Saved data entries
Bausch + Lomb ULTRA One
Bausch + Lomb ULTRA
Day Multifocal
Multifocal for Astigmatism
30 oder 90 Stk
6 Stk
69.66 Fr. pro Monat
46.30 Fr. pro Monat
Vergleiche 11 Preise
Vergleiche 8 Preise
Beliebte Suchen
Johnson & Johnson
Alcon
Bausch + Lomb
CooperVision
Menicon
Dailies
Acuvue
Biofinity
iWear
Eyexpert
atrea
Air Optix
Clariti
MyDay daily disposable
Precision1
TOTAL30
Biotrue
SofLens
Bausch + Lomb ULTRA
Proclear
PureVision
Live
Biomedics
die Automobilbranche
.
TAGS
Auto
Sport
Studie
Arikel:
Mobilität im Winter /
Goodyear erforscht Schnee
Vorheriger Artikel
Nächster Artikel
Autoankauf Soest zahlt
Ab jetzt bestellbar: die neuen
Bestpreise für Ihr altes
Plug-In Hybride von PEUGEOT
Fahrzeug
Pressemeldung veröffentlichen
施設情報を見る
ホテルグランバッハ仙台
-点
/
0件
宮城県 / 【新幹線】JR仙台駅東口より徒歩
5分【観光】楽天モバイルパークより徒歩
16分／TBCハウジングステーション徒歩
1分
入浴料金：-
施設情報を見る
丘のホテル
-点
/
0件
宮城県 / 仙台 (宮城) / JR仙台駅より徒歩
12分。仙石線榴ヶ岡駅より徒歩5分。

■ TASK ITEM:
Starting from the line containing "Nächster Artikel" and ending with the final line of the data, reproduce each line exactly as it appears, including no other lines.

■ SOLUTION:
Nächster Artikel
Autoankauf Soest zahlt
Ab jetzt bestellbar: die neuen
Bestpreise für Ihr altes
Plug-In Hybride von PEUGEOT
Fahrzeug
Pressemeldung veröffentlichen
施設情報を見る
ホテルグランバッハ仙台
-点
/
0件
宮城県 / 【新幹線】JR仙台駅東口より徒歩
5分【観光】楽天モバイルパークより徒歩
16分／TBCハウジングステーション徒歩
1分
入浴料金：-
施設情報を見る
丘のホテル
-点
/
0件
宮城県 / 仙台 (宮城) / JR仙台駅より徒歩
12分。仙石線榴ヶ岡駅より徒歩5分。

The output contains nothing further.